Source text:
# General Business Category > Marketing Forum >  Behemoth Marketing: What type of marketing catches your eye?

## Info@b-marketing.co.za

Hi guys,

We are a new marketing company in Pretoria, if you guys have any marketing needs don't hesitate to ask but this is not why we are posting. We would like to know: What form of Marketing really catches you as an individuals eye and left an impression. Any add is relevant. This is just for fun so go crazy!

----------


## Mark Atkinson

I resent being called an individual's eye  :Wink:

----------


## Info@b-marketing.co.za

Let me rephrase then, "What form of Marketing really caught your eye, and left a big enough impression so that you were reminded of it in the future." If you don't feel like commenting from an individual perspective, then we welcome you to comment from a groups perspective  :Smile:

----------


## Rusty Willard

Sorry for my ignorance about this kind of matter. However, I just want to have some clarification what are the best marketing types today that can gained some attention to other people.

Exercise objective: Copy the forum thread above, starting at "Let me rephrase" and ending at "to other people.", and substitute "point of view" for each "perspective".

Dataset section:
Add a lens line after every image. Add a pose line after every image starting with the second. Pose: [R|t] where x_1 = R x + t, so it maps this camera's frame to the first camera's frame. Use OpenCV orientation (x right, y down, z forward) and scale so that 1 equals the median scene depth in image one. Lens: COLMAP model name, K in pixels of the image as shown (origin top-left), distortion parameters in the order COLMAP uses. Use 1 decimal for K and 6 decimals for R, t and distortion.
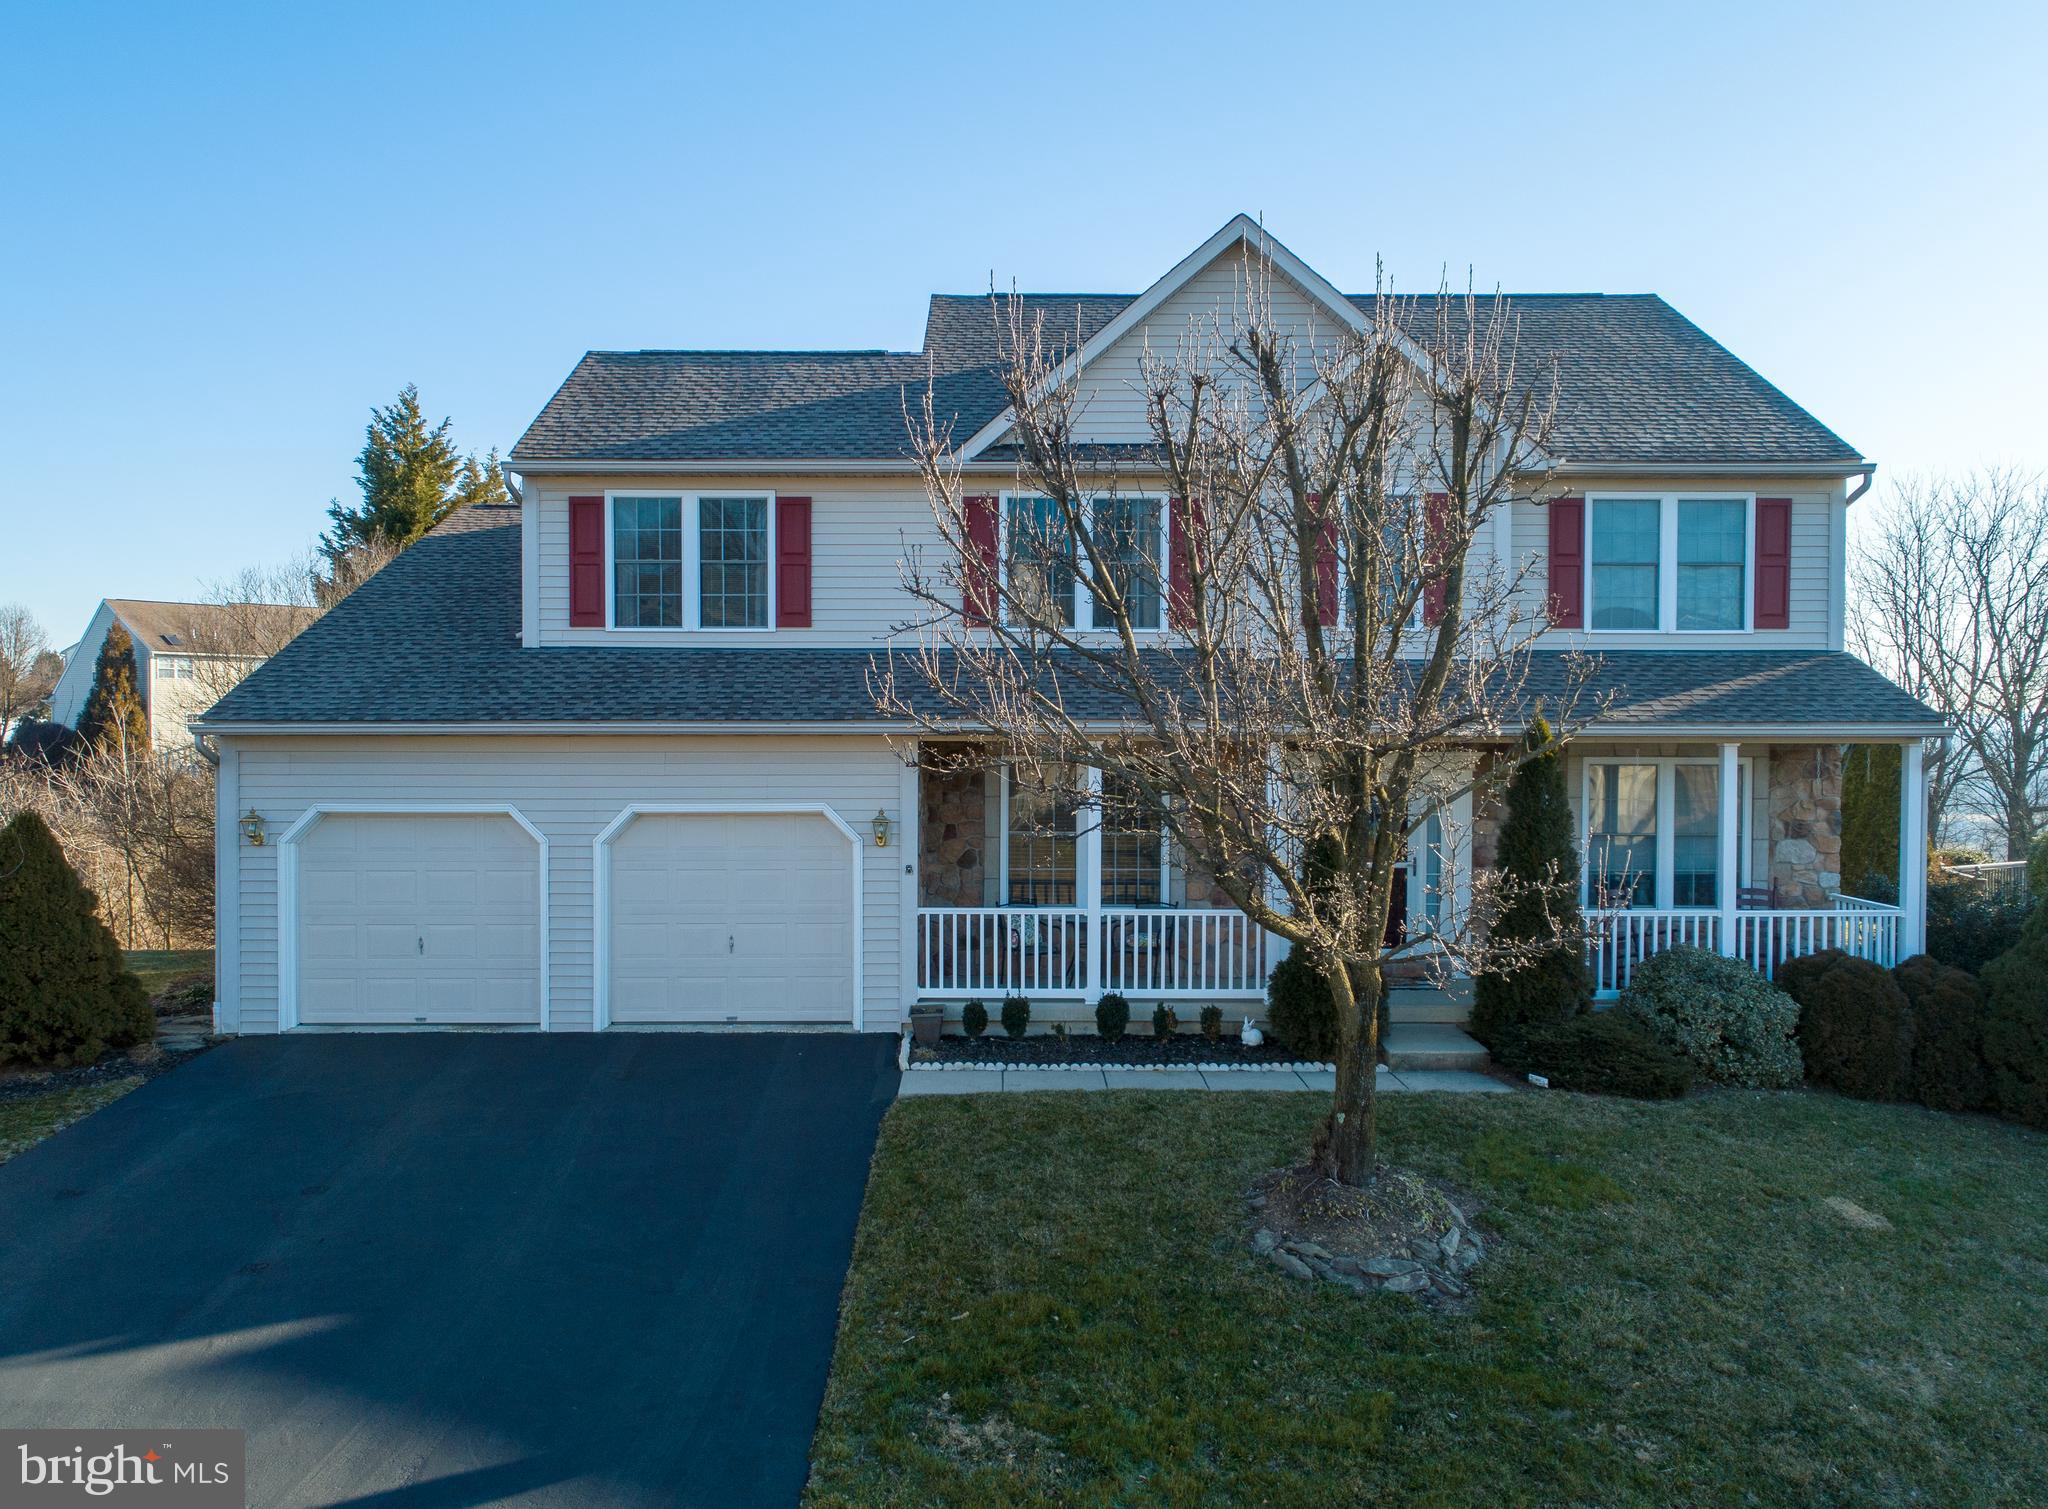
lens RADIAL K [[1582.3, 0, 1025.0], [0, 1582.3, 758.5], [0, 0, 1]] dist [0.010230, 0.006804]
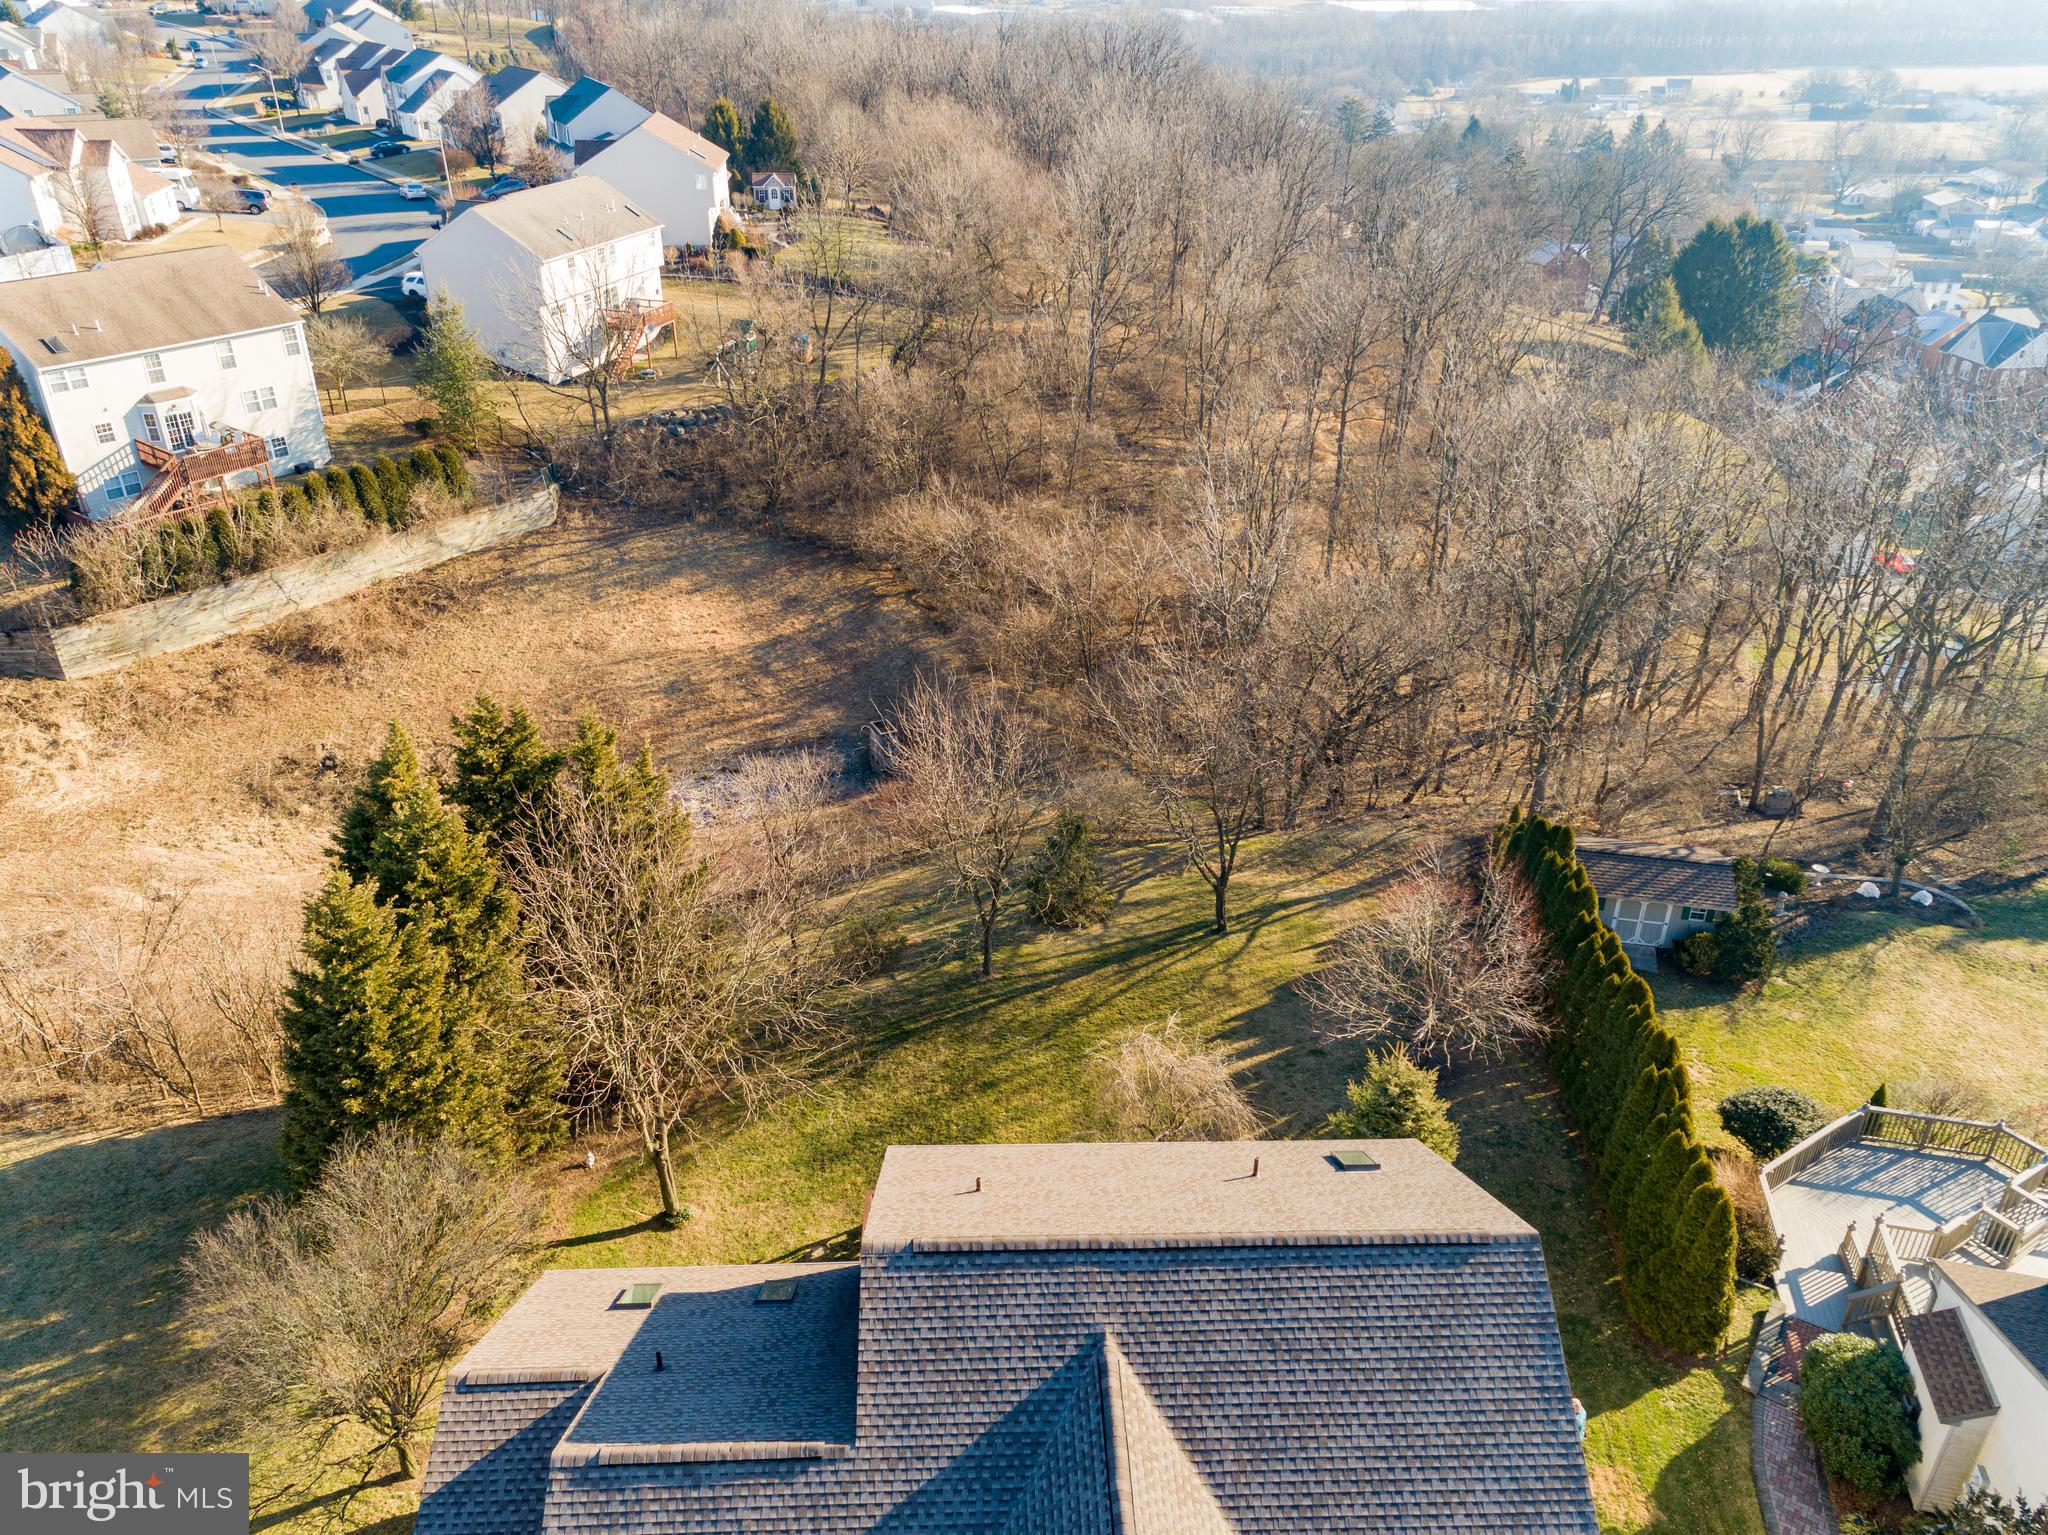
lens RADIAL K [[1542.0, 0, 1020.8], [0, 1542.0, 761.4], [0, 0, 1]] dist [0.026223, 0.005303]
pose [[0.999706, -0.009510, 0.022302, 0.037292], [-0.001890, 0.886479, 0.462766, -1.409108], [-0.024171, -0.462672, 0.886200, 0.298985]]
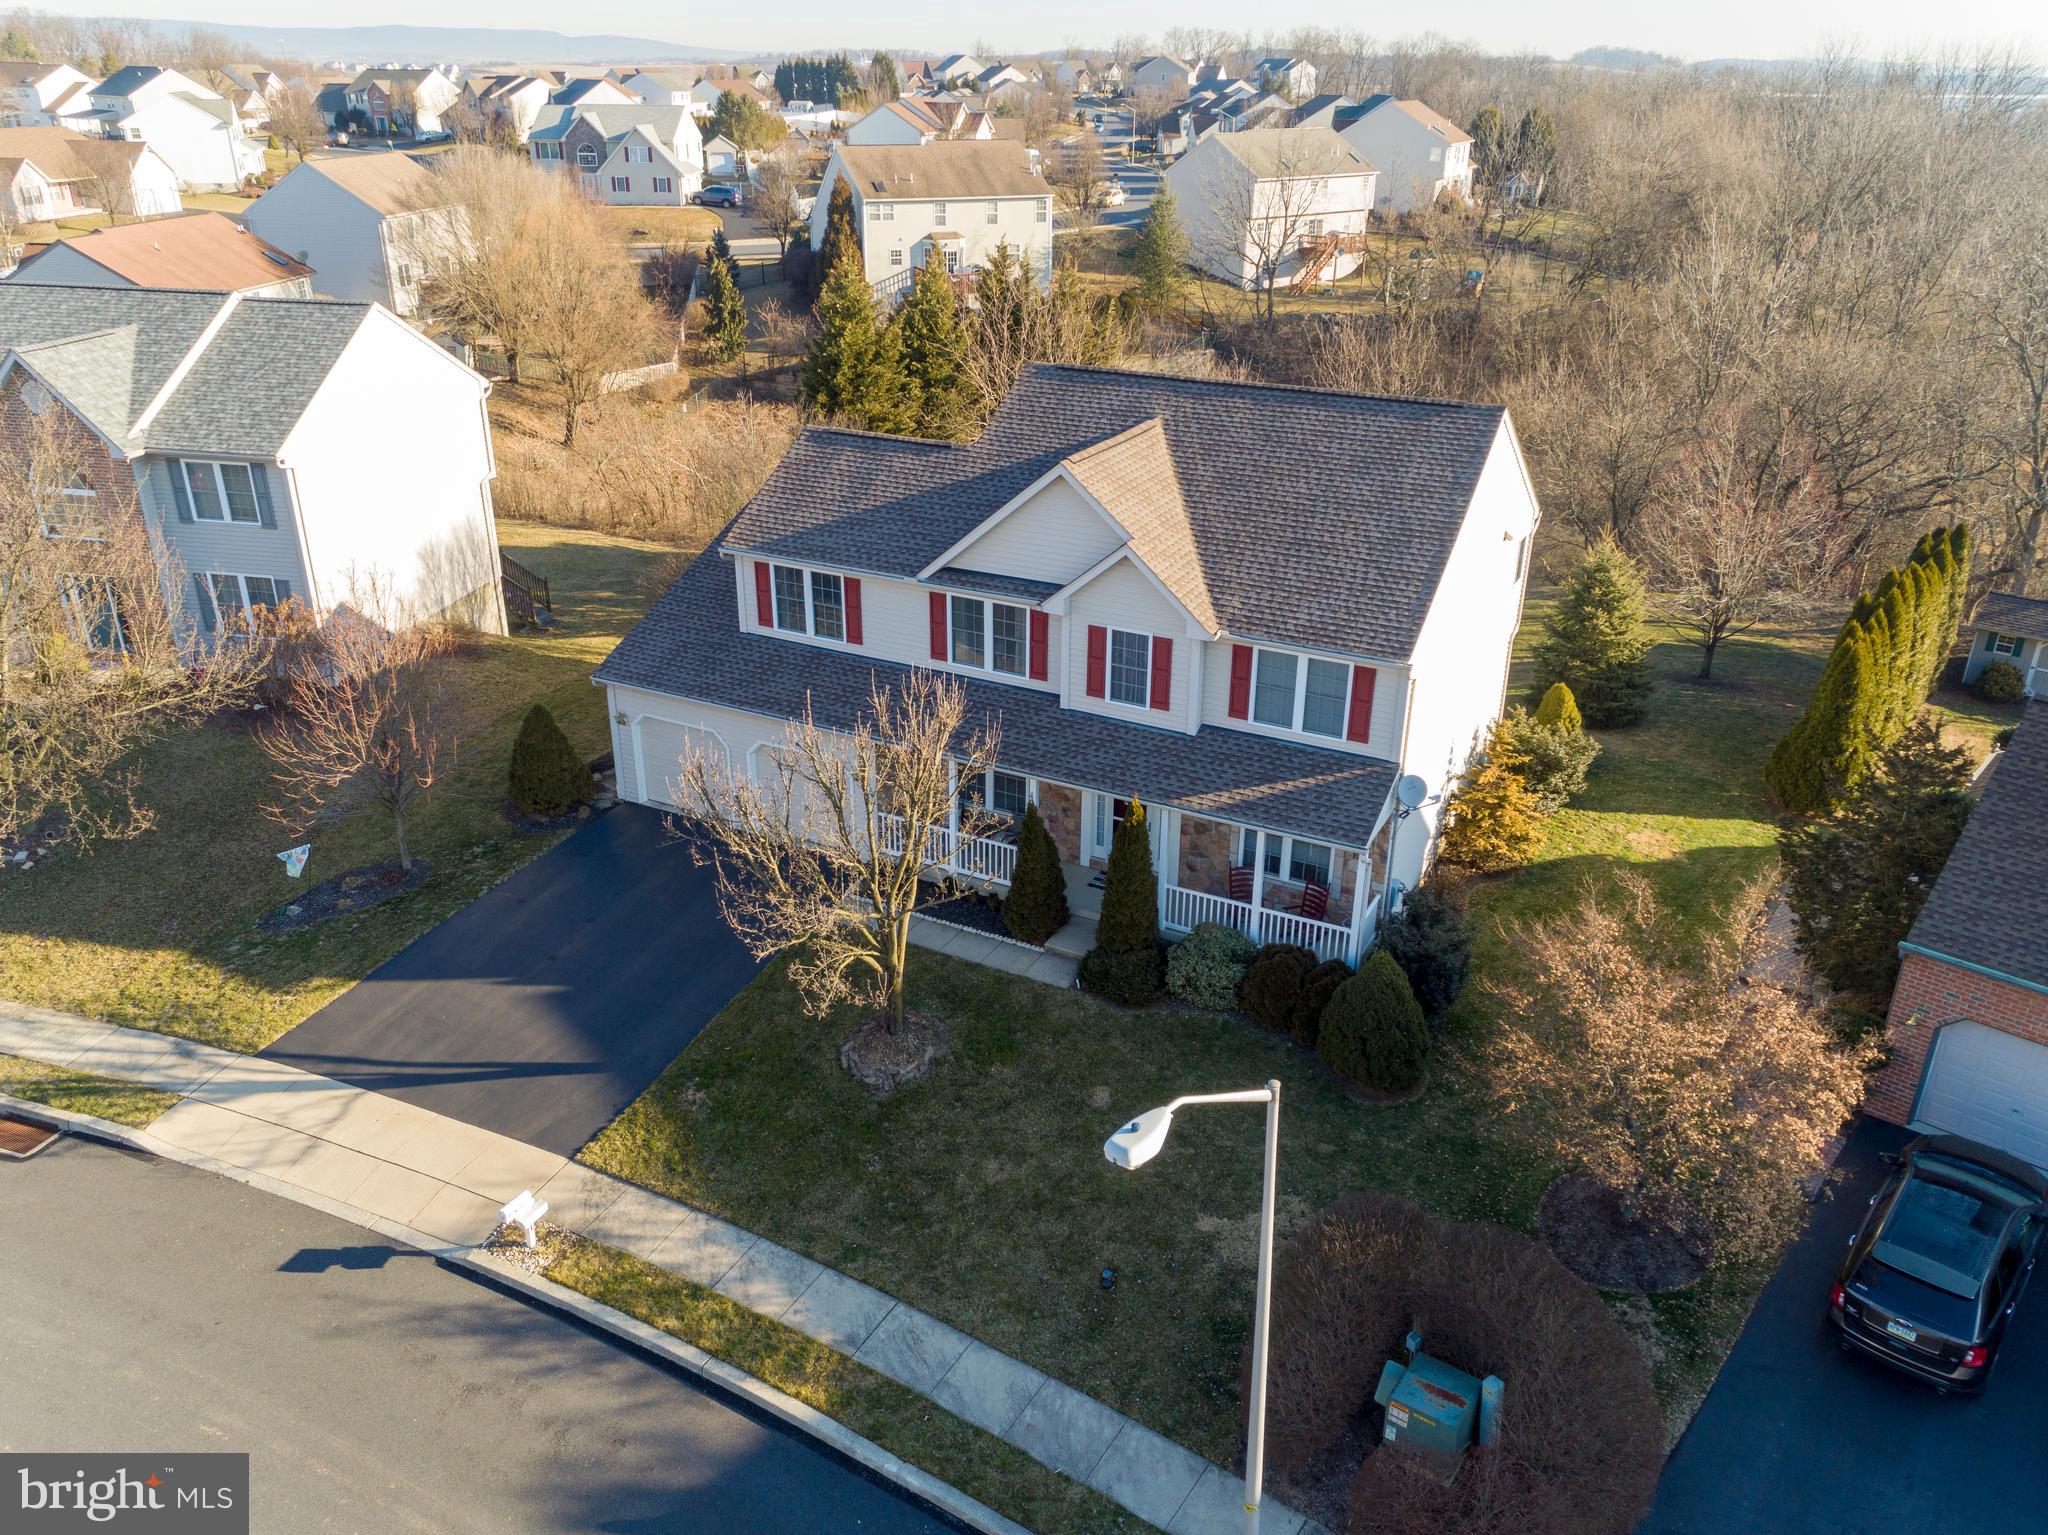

Output:
Let me rephrase then, "What form of Marketing really caught your eye, and left a big enough impression so that you were reminded of it in the future." If you don't feel like commenting from an individual point of view, then we welcome you to comment from a groups point of view  :Smile:

----------


## Rusty Willard

Sorry for my ignorance about this kind of matter. However, I just want to have some clarification what are the best marketing types today that can gained some attention to other people.